PROBLEM: What lines below contain the string "worn"? List them all.

ENTRIES SHOWN:
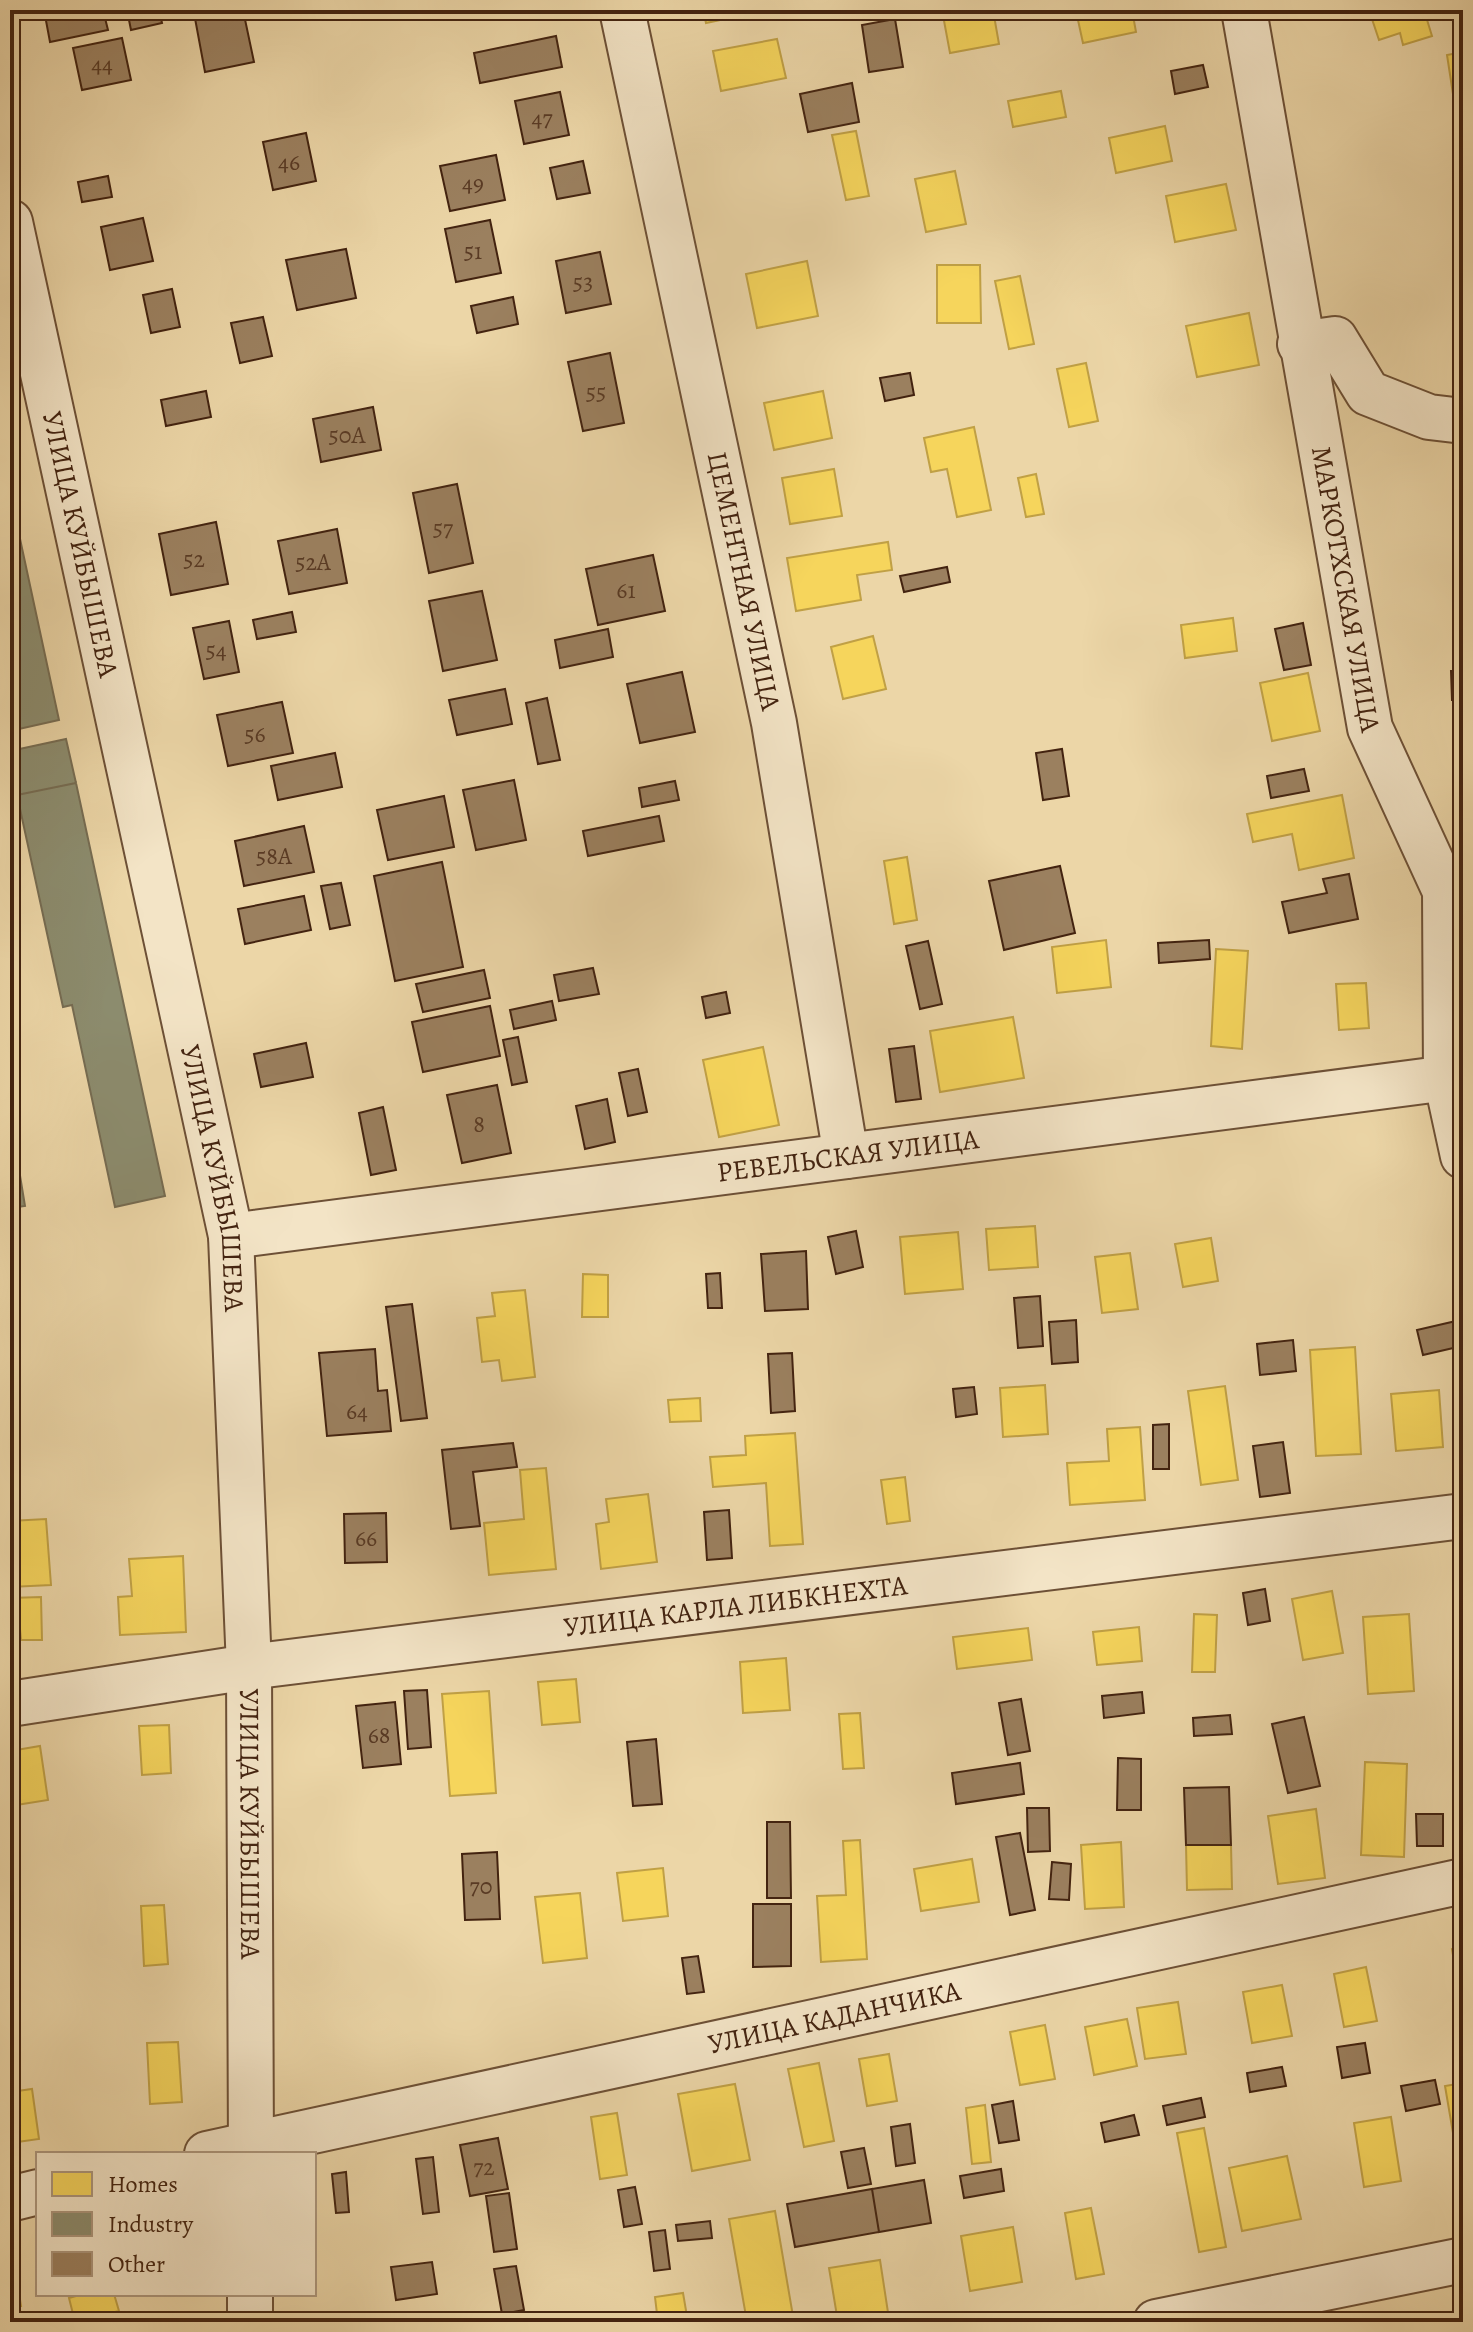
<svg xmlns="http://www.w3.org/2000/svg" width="1473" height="2332" font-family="Alegreya,serif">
<rect width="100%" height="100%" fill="#ecd6a7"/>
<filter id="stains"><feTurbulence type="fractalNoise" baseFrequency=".0025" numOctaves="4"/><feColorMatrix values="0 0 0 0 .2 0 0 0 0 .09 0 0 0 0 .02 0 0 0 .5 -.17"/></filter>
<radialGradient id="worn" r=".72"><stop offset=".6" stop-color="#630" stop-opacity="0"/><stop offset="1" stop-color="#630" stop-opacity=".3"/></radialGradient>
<path fill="#f6d55c" stroke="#c0a045" stroke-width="2" d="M703 10H767L706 23Z
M942 10H993L999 44 950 53Z
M1132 10 1136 32 1083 43 1076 11Z
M1369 10H1424L1432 36 1403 45 1400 33 1379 40Z
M777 39 786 78 721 91 713 51Z
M1463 52V119L1457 120 1447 55Z
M1061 91 1066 117 1013 127 1008 101Z
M1165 126 1172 161 1116 173 1109 138Z
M856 131 869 196 846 200 832 135Z
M955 171 966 224 926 232 915 179Z
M1226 184 1236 230 1175 242 1166 196Z
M807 261 818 316 757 328 746 274Z
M937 265H980L981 323H937Z
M1020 276 1034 344 1009 349 995 281Z
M1249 313 1259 365 1197 377 1186 326Z
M1086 363 1098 421 1069 427 1057 369Z
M823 391 832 438 774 450 764 403Z
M974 427 991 510 957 517 947 469 931 472 924 438Z
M834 469 842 516 790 524 782 478Z
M1036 474 1044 514 1026 517 1018 478Z
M888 542 892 570 857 575 861 600 796 611 787 558Z
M1233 618 1237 651 1185 658 1181 625Z
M873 636 886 689 843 699 831 647Z
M1308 673 1320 731 1272 741 1260 683Z
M1342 795 1354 858 1299 870 1292 834 1253 842 1247 814Z
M907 857 917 920 894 924 884 861Z
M1106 940 1111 987 1057 993 1052 947Z
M1216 949 1248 951 1242 1049 1211 1046Z
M1366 983 1369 1028 1339 1030 1336 984Z
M1013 1017 1024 1078 940 1092 930 1031Z
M763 1047 779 1125 719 1137 703 1060Z
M1035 1226 1038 1267 989 1270 986 1229Z
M958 1232 963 1289 905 1294 900 1237Z
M1211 1238 1218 1281 1183 1287 1175 1244Z
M1130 1253 1138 1309 1102 1313 1095 1257Z
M583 1274 608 1275V1317H582Z
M525 1290 535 1377 502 1381 499 1360 482 1362 477 1318 495 1316 492 1293Z
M1355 1347 1361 1454 1316 1456 1310 1350Z
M1045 1385 1048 1434 1003 1437 1000 1388Z
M1225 1386 1238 1480 1201 1485 1188 1391Z
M1439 1390 1443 1447 1396 1451 1391 1394Z
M700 1398 701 1421 670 1422 668 1400Z
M1140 1427 1145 1500 1070 1505 1067 1463 1109 1461 1107 1429Z
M795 1433 803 1544 770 1546 766 1483 713 1487 710 1457 746 1455 745 1436Z
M546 1468 556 1569 489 1575 484 1523 524 1519 520 1470Z
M905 1477 910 1521 887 1524 881 1480Z
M648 1494 657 1562 601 1569 596 1524 609 1522 606 1499Z
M46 1519 51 1585 10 1587V1521Z
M183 1556 186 1632 120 1635 118 1597 132 1596 129 1559Z
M1463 1580V1628L1458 1581Z
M1332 1591 1343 1653 1303 1660 1292 1599Z
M41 1597 42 1640H21L20 1629 10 1630V1598Z
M1194 1614 1217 1615 1215 1672H1192Z
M1409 1614 1414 1691 1368 1694 1363 1617Z
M1139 1627 1142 1661 1097 1665 1093 1632Z
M1028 1628 1032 1660 957 1669 953 1637Z
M786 1658 790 1710 743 1713 740 1662Z
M576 1679 580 1722 542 1725 538 1682Z
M489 1691 496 1793 450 1796 442 1694Z
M860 1713 864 1768 843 1769 839 1714Z
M169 1725 171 1773 142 1775 139 1726Z
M40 1746 48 1800 10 1806V1751Z
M1365 1762 1407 1764 1404 1857 1361 1855Z
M1316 1809 1325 1878 1278 1884 1268 1816Z
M860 1840 867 1959 821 1962 817 1896 846 1895 843 1841Z
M1121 1842 1124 1907 1085 1909 1081 1845Z
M1186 1845H1231L1232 1889 1187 1890Z
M972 1859 979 1902 921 1911 914 1869Z
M663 1868 668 1916 623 1921 617 1873Z
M580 1893 587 1958 543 1963 535 1897Z
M164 1905 168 1964 144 1966 141 1906Z
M1463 1947V2005H1461L1452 1949Z
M1366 1967 1377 2021 1344 2027 1334 1974Z
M1282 1985 1292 2036 1252 2043 1243 1992Z
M1178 2002 1186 2054 1145 2059 1137 2008Z
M1127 2019 1137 2066 1094 2075 1085 2027Z
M1045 2025 1055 2079 1020 2085 1010 2032Z
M178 2042 182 2102 150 2104 147 2043Z
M889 2054 897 2101 867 2106 859 2059Z
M819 2063 834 2141 804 2147 788 2069Z
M1463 2083V2132L1453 2133 1445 2086Z
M735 2084 750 2160 692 2171 678 2094Z
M32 2089 39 2139 10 2143V2092Z
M985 2105 991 2162 972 2164 966 2108Z
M617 2113 627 2175 600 2179 591 2117Z
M1391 2117 1401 2181 1364 2187 1354 2123Z
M1204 2128 1226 2247 1199 2252 1177 2133Z
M1287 2156 1301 2219 1242 2231 1229 2168Z
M1091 2208 1104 2274 1076 2279 1065 2213Z
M775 2211 794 2322H747L729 2219Z
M1013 2227 1022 2282 970 2291 961 2236Z
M10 2235 21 2306 10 2307Z
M880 2260 889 2319 838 2322 829 2268Z
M683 2293 688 2322H658L655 2297Z
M83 2294H114L119 2311 75 2322 69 2298Z"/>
<path fill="#8c8c6e" stroke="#766c52" stroke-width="2" d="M14 511 59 720 10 731V512Z
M66 739 76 783 17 795 10 751Z
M76 783 165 1196 115 1207 72 1005 63 1007 17 795Z
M10 1115 25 1206 10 1208Z"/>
<path fill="#9b805f" stroke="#432310" stroke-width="2" d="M44 10H103L108 30 50 42Z
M127 10H159L162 23 131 30Z
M210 10H243L254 62 205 72 194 13Z
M492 10H538L493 19Z
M895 19 903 67 869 72 862 25Z
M556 36 562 67 480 83 474 53Z
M122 38 131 80 82 90 73 48Z
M1203 65 1208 87 1175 94 1171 71Z
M852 83 859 122 808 132 800 94Z
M560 92 569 135 524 144 515 101Z
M306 133 316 181 273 190 263 142Z
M496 155 505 200 450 211 440 166Z
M583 161 590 193 557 199 550 168Z
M108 176 112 197 82 202 78 182Z
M143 218 153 261 110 270 101 227Z
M490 220 501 273 456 282 445 229Z
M346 249 356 298 297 310 286 260Z
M600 252 611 304 566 313 556 261Z
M172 289 180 327 151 333 143 295Z
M513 297 518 324 477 333 471 306Z
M263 317 272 356 240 363 231 323Z
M610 353 624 423 583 431 568 362Z
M910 373 914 395 885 401 880 378Z
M206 391 211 417 166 426 161 400Z
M373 407 381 450 321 462 313 419Z
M457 484 473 563 429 573 413 493Z
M216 522 228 584 171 595 159 534Z
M337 529 347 583 289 594 278 541Z
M653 555 665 611 598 625 586 569Z
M947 567 950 582 904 592 900 576Z
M482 591 497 660 443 671 429 601Z
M292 612 296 632 257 639 253 620Z
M229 621 239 672 204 679 193 628Z
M1303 623 1311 665 1284 670 1275 629Z
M608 629 613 657 560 668 555 640Z
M1451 671H1463V700H1452Z
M682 672 695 732 640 743 627 684Z
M505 689 512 724 457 735 449 700Z
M547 698 560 760 538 764 526 703Z
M282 702 293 753 228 766 217 715Z
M1062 749 1069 796 1043 800 1036 753Z
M335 753 342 787 278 800 271 766Z
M1304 769 1309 791 1271 798 1267 776Z
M514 780 526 840 476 850 463 790Z
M675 781 679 800 642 807 639 788Z
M444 796 454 847 388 860 377 810Z
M659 816 664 841 588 856 583 831Z
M304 826 314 872 244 886 235 841Z
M442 862 463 967 395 981 374 876Z
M1060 866 1075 933 1004 950 989 881Z
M1349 874 1358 919 1289 933 1282 902 1327 893 1323 879Z
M341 883 350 925 330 929 321 886Z
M304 896 311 930 245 944 238 909Z
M1209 940 1210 959 1159 963 1158 943Z
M928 941 942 1004 920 1009 906 946Z
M593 968 599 994 559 1001 554 975Z
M484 970 490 998 423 1012 416 984Z
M726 992 730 1013 706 1018 702 997Z
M552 1001 556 1020 514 1029 510 1010Z
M490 1006 500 1056 423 1072 412 1022Z
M518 1037 527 1082 512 1085 503 1040Z
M306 1043 313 1077 261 1087 254 1054Z
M914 1046 921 1099 896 1102 889 1049Z
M638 1069 647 1112 628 1116 619 1073Z
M497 1085 511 1153 462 1163 447 1095Z
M607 1099 615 1142 585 1149 576 1106Z
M383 1107 396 1170 371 1175 359 1113Z
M856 1231 863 1267 836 1274 828 1237Z
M806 1251 808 1309 765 1311 761 1254Z
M720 1273 722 1308H708L706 1274Z
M1040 1296 1043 1346 1018 1348 1014 1298Z
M412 1304 427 1418 401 1421 386 1307Z
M1076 1320 1078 1362 1052 1364 1049 1322Z
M1456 1321 1462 1346 1423 1355 1417 1330Z
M1293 1340 1296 1371 1260 1375 1257 1344Z
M375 1349 378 1391 387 1390 391 1431 327 1436 319 1353Z
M792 1353 795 1411 771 1413 768 1354Z
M974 1387 977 1414 956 1417 953 1389Z
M1169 1424V1469H1153V1425Z
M1283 1442 1290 1493 1260 1497 1253 1446Z
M513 1443 517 1467 473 1472 480 1526 451 1529 442 1450Z
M1463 1446V1464H1458L1455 1447Z
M729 1510 732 1558 707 1560 704 1512Z
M386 1513 387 1562 345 1563 344 1514Z
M1265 1589 1270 1621 1248 1625 1243 1593Z
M427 1690 431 1747 408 1749 404 1691Z
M1142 1692 1144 1713 1104 1718 1102 1696Z
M1021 1699 1030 1751 1008 1755 999 1703Z
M395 1702 401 1764 363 1768 356 1706Z
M1230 1715 1232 1734 1194 1736 1193 1718Z
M1304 1717 1320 1786 1288 1793 1272 1724Z
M656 1739 662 1804 633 1806 627 1742Z
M1118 1758 1141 1759V1810H1117Z
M1020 1763 1024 1794 956 1804 952 1773Z
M1229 1787 1231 1845H1186L1184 1788Z
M1027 1808H1049L1050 1851 1028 1852Z
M1416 1814H1443V1846H1417Z
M767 1822H790L791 1898H767Z
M1020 1833 1035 1910 1010 1915 996 1837Z
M497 1852 500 1919 465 1920 462 1854Z
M1052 1862 1071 1864 1069 1900 1049 1899Z
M753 1904H791V1966L753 1967Z
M698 1956 704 1992 687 1994 682 1958Z
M1365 2043 1370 2073 1342 2078 1337 2047Z
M1282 2067 1286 2086 1250 2092 1247 2073Z
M1435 2080 1440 2104 1406 2111 1401 2086Z
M1201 2098 1205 2117 1167 2125 1163 2106Z
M1013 2101 1019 2140 999 2143 992 2105Z
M1134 2115 1139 2135 1105 2142 1101 2123Z
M910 2124 915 2163 896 2166 891 2127Z
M498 2138 508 2189 470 2196 460 2145Z
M864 2148 871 2184 848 2188 841 2152Z
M433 2157 439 2212 423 2214 416 2159Z
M1001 2169 1004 2191 964 2198 960 2176Z
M346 2172 349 2212 336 2213 332 2174Z
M924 2180 931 2223 879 2232 872 2189Z
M635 2187 642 2224 624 2227 618 2190Z
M872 2189 879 2232 795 2247 787 2204Z
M509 2193 517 2249 494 2252 486 2196Z
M710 2221 712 2238 678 2241 676 2225Z
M665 2230 670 2269 654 2271 649 2232Z
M432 2262 437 2294 396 2300 391 2267Z
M516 2266 524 2310 502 2314 494 2269Z"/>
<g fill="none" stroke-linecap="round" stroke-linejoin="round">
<defs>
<g id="minor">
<path id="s1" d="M622 10 774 723 846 1156"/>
<path id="s2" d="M1244 10 1370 728 1445 891 1446 1078 1463 1156"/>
<path id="s3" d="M10 222 231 1236 249 1667 251 2154"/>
<path d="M1300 344 1335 339 1368 393 1429 417 1463 421"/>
<path id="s4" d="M231 1236 1463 1076"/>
<path id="s5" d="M10 1704 249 1667 1463 1516"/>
<path id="s6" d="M207 2154 1463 1881"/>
<path d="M10 2199 38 2192"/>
<path d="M250 2322V2294"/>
<path d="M1156 2322 1463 2260"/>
</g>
</defs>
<use href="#minor" stroke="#6d5036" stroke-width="48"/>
<use href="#minor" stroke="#f3e4c6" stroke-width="44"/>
</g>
<g text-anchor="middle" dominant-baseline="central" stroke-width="8" stroke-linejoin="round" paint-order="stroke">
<g font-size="24" fill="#593a24">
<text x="102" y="64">44</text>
<text x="542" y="118">47</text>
<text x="289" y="162">46</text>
<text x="473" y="183">49</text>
<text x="473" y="251">51</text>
<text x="583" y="282">53</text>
<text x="596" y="392">55</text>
<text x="347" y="435">50А</text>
<text x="443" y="528">57</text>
<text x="194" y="559">52</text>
<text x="313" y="562">52А</text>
<text x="626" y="590">61</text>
<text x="216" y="650">54</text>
<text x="255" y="734">56</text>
<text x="274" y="856">58А</text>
<text x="479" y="1124">8</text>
<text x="357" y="1411">64</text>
<text x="366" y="1538">66</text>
<text x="379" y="1735">68</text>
<text x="481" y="1886">70</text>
<text x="484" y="2167">72</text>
</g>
<g font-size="28" fill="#432310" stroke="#f3e4c6">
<text stroke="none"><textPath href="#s3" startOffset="330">УЛИЦА КУЙБЫШЕВА</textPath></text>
<text stroke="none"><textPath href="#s1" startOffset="584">ЦЕМЕНТНАЯ УЛИЦА</textPath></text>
<text stroke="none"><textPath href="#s2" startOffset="588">МАРКОТХСКАЯ УЛИЦА</textPath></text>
<text stroke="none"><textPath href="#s4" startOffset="622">РЕВЕЛЬСКАЯ УЛИЦА</textPath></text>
<text stroke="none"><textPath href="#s3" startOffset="978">УЛИЦА КУЙБЫШЕВА</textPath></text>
<text stroke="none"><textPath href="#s5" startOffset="732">УЛИЦА КАРЛА ЛИБКНЕХТА</textPath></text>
<text stroke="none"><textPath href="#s3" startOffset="1626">УЛИЦА КУЙБЫШЕВА</textPath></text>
<text stroke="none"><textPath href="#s6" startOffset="642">УЛИЦА КАДАНЧИКА</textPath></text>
</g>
</g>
<rect width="1473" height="2332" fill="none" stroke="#ecd6a7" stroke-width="40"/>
<rect x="12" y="12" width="1449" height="2308" fill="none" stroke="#432310" stroke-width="4"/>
<rect x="20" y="20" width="1433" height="2292" fill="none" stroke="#432310" stroke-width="2"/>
<rect x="36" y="2152" width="280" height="144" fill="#f3e4c6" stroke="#ad977d" stroke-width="2"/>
<rect x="52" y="2172" width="40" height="24" fill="#f6d55c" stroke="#ad977d" stroke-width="2"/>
<text x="108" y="2192" font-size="24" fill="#432310">Homes</text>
<rect x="52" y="2212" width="40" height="24" fill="#8c8c6e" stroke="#ad977d" stroke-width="2"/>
<text x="108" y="2232" font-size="24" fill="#432310">Industry</text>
<rect x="52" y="2252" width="40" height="24" fill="#9b805f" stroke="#ad977d" stroke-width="2"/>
<text x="108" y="2272" font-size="24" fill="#432310">Other</text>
<rect width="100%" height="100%" filter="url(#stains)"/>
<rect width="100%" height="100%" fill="url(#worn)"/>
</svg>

RESPONSE AREA:
<radialGradient id="worn" r=".72"><stop offset=".6" stop-color="#630" stop-opacity="0"/><stop offset="1" stop-color="#630" stop-opacity=".3"/></radialGradient>
<rect width="100%" height="100%" fill="url(#worn)"/>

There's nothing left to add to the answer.